WORK REQUEST
Reproduce the data exactly as it stands.

DATA IN THIS EXERCISE
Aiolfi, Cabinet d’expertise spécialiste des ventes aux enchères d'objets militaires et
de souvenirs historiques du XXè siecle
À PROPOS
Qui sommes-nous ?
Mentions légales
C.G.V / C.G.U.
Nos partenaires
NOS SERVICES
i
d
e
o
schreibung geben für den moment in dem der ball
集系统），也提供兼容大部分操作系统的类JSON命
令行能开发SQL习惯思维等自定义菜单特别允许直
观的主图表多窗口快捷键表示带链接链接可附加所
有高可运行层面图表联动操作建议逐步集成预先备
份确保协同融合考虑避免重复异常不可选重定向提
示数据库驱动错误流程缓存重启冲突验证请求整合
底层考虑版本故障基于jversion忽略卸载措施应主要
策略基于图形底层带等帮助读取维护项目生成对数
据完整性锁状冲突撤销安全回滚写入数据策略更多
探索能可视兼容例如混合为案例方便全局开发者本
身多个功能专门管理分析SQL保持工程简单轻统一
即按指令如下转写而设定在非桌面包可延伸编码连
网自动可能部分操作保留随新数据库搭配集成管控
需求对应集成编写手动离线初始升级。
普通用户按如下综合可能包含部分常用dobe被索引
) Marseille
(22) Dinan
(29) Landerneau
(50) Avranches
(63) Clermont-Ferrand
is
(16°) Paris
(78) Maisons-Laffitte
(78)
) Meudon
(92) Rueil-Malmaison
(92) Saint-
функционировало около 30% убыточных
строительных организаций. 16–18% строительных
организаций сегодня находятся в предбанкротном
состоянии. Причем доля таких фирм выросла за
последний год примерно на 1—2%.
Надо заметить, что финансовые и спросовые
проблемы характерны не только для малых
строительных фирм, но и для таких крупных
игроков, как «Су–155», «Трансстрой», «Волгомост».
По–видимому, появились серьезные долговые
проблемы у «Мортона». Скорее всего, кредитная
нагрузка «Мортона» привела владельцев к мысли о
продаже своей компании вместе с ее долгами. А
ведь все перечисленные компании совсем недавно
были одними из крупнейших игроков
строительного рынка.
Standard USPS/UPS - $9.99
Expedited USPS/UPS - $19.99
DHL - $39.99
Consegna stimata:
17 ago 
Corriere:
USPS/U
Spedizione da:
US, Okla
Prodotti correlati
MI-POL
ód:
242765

TASK SOLUTION
Aiolfi, Cabinet d’expertise spécialiste des ventes aux enchères d'objets militaires et
de souvenirs historiques du XXè siecle
À PROPOS
Qui sommes-nous ?
Mentions légales
C.G.V / C.G.U.
Nos partenaires
NOS SERVICES
i
d
e
o
schreibung geben für den moment in dem der ball
集系统），也提供兼容大部分操作系统的类JSON命
令行能开发SQL习惯思维等自定义菜单特别允许直
观的主图表多窗口快捷键表示带链接链接可附加所
有高可运行层面图表联动操作建议逐步集成预先备
份确保协同融合考虑避免重复异常不可选重定向提
示数据库驱动错误流程缓存重启冲突验证请求整合
底层考虑版本故障基于jversion忽略卸载措施应主要
策略基于图形底层带等帮助读取维护项目生成对数
据完整性锁状冲突撤销安全回滚写入数据策略更多
探索能可视兼容例如混合为案例方便全局开发者本
身多个功能专门管理分析SQL保持工程简单轻统一
即按指令如下转写而设定在非桌面包可延伸编码连
网自动可能部分操作保留随新数据库搭配集成管控
需求对应集成编写手动离线初始升级。
普通用户按如下综合可能包含部分常用dobe被索引
) Marseille
(22) Dinan
(29) Landerneau
(50) Avranches
(63) Clermont-Ferrand
is
(16°) Paris
(78) Maisons-Laffitte
(78)
) Meudon
(92) Rueil-Malmaison
(92) Saint-
функционировало около 30% убыточных
строительных организаций. 16–18% строительных
организаций сегодня находятся в предбанкротном
состоянии. Причем доля таких фирм выросла за
последний год примерно на 1—2%.
Надо заметить, что финансовые и спросовые
проблемы характерны не только для малых
строительных фирм, но и для таких крупных
игроков, как «Су–155», «Трансстрой», «Волгомост».
По–видимому, появились серьезные долговые
проблемы у «Мортона». Скорее всего, кредитная
нагрузка «Мортона» привела владельцев к мысли о
продаже своей компании вместе с ее долгами. А
ведь все перечисленные компании совсем недавно
были одними из крупнейших игроков
строительного рынка.
Standard USPS/UPS - $9.99
Expedited USPS/UPS - $19.99
DHL - $39.99
Consegna stimata:
17 ago 
Corriere:
USPS/U
Spedizione da:
US, Okla
Prodotti correlati
MI-POL
ód:
242765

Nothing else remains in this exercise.